Selected extract
= Beginning of Section =
Diagrams¶
Diagrams are a great way to visualize the pipeline and understand the flow
of data. DataJoint diagrams are based on entity relationship diagram (ERD).
Objects of type dj.Diagram
allow visualizing portions of the data pipeline in
graphical form.
Tables are depicted as nodes and dependencies as directed
edges between them.
The draw
method plots the graph.
Diagram notation¶
Consider the following diagram
DataJoint uses the following conventions:
- Tables are indicated as nodes in the graph. The corresponding class name is indicated by each node.
- Data tiers are indicated as colors and symbols:
- Lookup=gray rectangle
- Manual=green rectangle
- Imported=blue oval
- Computed=red circle
- Part=black text The names of part tables are indicated in a smaller font.
- Dependencies are indicated as edges in the graph and always directed downward, forming a directed acyclic graph.
- Foreign keys contained within the primary key are indicated as solid lines. This means that the referenced table becomes part of the primary key of the dependent table.
- Foreign keys that are outside the primary key are indicated by dashed lines.
- If the primary key of the dependent table has no other attributes besides the foreign key, the foreign key is a thick solid line, indicating a 1:{0,1} relationship.
- Foreign keys made without renaming the foreign key attributes are in black whereas foreign keys that rename the attributes are indicated in red.
= End of Section =
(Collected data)
= Beginning of Section =
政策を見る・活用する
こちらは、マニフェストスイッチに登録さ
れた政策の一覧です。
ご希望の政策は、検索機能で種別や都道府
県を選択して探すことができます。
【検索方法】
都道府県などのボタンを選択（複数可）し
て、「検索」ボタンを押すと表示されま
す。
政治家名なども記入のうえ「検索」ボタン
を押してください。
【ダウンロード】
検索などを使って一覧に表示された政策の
= End of Section =
= Beginning of Section =
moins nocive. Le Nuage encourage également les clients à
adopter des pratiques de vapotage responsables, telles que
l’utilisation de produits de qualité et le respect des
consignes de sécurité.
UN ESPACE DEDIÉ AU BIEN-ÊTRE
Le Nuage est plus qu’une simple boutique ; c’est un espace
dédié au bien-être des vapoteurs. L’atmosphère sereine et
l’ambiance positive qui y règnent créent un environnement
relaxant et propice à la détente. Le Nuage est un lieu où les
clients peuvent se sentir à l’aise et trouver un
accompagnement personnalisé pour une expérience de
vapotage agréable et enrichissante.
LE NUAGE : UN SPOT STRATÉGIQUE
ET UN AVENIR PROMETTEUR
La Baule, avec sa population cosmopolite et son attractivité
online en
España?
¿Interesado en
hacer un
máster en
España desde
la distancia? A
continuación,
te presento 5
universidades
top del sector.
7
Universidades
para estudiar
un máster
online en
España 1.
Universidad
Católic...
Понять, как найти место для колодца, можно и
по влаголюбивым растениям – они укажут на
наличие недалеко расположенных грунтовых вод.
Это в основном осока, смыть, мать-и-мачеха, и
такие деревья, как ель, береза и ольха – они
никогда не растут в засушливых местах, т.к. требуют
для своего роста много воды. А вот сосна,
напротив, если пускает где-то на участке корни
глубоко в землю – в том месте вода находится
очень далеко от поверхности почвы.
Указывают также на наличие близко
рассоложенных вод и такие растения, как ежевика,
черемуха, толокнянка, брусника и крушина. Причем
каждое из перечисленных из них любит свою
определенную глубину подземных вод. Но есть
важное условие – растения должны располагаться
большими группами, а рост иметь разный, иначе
= End of Section =
Complete the following
1 - In the DataJoint diagrams page, how are foreign keys that lie outside the primary key drawn?
2 - Write out the part of the DataJoint diagrams page from "- Dependencies are" up to and including "the dependent table.".

Responses by task
1 - As dashed lines.

2 -
- Dependencies are indicated as edges in the graph and always directed downward, forming a directed acyclic graph.
- Foreign keys contained within the primary key are indicated as solid lines. This means that the referenced table becomes part of the primary key of the dependent table.